**WHAT YOU NEED TO DO**
Go through the entries and tally the lines containing the word "Lung". Only the total is wanted.

Records from a data source
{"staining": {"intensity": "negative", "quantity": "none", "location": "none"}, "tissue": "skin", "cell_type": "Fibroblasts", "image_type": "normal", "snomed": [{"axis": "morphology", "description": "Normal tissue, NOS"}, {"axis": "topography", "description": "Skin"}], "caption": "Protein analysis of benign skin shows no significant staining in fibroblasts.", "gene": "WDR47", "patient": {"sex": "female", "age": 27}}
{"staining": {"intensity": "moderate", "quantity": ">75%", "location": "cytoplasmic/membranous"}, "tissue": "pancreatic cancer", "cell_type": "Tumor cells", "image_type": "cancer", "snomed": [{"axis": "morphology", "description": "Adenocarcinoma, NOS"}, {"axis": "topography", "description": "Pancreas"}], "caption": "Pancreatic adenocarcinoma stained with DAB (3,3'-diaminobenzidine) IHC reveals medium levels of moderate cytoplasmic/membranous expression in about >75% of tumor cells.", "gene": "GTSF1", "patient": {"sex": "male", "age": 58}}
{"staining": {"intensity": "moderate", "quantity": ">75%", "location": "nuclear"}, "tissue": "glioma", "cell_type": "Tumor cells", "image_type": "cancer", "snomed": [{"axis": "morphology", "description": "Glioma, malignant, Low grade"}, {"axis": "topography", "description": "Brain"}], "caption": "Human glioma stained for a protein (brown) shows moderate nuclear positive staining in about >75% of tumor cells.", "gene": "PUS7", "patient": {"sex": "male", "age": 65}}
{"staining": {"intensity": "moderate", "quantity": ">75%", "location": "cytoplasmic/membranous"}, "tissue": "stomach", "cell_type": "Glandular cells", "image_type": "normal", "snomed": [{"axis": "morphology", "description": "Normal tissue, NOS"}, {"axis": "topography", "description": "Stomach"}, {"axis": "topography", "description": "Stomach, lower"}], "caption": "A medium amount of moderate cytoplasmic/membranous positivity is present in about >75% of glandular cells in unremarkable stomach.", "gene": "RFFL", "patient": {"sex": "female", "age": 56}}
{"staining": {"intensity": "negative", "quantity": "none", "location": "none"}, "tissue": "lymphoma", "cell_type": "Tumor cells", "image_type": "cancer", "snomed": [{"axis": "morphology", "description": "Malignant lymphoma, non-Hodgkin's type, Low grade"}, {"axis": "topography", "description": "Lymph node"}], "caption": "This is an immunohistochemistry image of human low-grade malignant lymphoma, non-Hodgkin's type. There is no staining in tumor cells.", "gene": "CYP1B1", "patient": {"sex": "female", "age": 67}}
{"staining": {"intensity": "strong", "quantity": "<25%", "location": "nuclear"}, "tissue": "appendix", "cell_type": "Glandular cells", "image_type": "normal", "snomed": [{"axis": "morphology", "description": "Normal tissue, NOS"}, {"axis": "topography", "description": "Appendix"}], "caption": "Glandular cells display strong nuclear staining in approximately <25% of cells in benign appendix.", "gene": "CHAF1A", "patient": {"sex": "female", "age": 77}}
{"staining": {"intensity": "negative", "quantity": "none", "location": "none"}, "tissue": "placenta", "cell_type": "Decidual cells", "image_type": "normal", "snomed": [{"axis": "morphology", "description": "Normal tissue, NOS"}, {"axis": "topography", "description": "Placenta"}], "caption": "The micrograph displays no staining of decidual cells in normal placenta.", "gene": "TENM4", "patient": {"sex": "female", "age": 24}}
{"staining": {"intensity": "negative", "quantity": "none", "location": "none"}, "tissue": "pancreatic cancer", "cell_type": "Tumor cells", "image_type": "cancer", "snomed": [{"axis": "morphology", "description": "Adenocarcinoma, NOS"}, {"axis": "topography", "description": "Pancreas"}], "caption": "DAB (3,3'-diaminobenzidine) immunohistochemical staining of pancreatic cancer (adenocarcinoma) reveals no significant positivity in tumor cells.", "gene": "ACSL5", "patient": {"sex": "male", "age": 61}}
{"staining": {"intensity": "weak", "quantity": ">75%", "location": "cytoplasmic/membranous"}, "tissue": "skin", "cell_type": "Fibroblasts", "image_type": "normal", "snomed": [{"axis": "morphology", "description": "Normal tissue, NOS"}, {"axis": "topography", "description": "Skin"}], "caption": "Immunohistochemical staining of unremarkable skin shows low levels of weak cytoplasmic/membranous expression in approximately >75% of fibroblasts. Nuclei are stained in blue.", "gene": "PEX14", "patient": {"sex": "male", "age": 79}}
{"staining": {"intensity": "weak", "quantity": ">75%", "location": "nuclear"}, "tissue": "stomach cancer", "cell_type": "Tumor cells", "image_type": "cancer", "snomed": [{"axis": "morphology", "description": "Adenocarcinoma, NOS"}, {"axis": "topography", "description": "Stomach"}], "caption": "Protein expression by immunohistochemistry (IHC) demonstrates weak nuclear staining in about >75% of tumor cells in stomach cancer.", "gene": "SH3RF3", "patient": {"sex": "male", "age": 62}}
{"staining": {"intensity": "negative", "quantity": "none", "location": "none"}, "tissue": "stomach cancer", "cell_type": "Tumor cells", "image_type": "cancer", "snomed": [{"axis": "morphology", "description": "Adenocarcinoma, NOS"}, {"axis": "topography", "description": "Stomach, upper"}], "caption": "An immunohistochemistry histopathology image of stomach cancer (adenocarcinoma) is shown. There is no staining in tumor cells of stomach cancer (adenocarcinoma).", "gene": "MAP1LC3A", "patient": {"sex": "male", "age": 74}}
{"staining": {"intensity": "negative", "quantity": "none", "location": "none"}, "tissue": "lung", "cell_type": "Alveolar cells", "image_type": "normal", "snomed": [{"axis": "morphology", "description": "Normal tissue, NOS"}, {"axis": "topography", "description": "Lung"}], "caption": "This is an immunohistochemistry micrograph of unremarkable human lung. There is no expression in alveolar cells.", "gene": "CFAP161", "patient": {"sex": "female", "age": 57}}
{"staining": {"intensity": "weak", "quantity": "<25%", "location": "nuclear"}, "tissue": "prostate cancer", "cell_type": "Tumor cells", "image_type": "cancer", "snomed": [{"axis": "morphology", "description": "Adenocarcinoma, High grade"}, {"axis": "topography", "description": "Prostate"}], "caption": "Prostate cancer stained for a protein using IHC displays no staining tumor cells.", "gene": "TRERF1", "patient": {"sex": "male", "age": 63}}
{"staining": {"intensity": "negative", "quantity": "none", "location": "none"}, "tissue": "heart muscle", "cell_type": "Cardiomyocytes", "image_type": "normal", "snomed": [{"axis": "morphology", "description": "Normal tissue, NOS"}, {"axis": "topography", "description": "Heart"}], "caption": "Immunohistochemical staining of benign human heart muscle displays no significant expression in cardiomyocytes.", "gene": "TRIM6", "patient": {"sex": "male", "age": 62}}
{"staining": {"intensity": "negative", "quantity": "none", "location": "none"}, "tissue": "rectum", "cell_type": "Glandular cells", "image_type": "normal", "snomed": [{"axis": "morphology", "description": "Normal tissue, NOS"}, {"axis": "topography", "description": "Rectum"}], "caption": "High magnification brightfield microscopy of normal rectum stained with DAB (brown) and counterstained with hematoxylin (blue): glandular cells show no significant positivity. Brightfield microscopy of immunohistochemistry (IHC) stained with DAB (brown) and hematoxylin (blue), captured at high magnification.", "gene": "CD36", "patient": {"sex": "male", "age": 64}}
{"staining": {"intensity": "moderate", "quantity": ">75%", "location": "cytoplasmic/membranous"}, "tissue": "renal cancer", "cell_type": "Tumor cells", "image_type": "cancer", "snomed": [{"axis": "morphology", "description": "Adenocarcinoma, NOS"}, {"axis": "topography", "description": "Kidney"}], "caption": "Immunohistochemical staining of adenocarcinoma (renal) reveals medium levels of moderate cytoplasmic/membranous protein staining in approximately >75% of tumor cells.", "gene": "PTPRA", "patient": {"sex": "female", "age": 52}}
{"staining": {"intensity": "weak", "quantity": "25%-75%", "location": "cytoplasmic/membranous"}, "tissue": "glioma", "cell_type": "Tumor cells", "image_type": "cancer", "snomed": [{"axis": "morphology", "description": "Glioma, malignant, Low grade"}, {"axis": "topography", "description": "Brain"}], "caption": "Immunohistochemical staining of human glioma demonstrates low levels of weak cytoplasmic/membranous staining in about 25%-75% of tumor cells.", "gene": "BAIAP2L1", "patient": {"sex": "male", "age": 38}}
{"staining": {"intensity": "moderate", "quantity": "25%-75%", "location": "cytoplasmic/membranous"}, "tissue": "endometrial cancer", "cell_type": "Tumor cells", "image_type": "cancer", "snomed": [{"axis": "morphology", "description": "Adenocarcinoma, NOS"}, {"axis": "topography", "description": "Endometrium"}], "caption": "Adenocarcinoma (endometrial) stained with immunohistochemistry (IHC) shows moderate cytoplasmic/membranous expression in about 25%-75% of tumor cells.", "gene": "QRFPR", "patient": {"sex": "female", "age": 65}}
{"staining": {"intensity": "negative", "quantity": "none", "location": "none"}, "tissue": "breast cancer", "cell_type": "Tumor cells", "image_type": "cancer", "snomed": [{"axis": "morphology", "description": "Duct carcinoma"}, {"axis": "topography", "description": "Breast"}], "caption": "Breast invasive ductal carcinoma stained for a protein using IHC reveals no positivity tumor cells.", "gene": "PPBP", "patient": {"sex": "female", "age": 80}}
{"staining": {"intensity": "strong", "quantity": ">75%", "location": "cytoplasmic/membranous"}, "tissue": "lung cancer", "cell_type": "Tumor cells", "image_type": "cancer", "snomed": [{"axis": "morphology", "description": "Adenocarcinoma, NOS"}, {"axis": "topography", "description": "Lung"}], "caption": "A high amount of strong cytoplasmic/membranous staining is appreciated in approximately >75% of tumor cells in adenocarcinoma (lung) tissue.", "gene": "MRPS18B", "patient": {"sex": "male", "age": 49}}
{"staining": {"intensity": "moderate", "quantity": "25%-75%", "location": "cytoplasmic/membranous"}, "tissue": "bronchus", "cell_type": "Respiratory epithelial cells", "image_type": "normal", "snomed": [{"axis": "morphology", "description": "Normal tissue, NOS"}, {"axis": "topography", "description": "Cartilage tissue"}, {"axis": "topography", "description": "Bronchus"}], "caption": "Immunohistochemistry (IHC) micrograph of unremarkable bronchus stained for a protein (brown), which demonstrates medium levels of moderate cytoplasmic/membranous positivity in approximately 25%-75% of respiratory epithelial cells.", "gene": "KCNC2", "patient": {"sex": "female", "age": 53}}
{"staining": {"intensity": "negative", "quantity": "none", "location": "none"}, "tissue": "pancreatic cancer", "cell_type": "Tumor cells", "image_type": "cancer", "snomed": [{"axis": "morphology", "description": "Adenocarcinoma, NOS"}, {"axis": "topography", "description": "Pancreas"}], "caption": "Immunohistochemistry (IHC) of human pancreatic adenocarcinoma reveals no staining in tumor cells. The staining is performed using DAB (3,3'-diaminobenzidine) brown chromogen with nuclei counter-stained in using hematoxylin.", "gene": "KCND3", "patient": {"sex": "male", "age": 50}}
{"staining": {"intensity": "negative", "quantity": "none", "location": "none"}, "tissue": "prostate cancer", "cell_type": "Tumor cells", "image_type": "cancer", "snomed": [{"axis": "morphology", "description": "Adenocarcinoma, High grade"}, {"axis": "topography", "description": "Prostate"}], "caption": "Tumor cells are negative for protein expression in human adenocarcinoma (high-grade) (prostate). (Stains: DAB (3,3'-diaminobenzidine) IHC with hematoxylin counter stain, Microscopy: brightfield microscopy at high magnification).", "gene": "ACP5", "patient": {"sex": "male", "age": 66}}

**RESULT FOR THIS EXERCISE**
2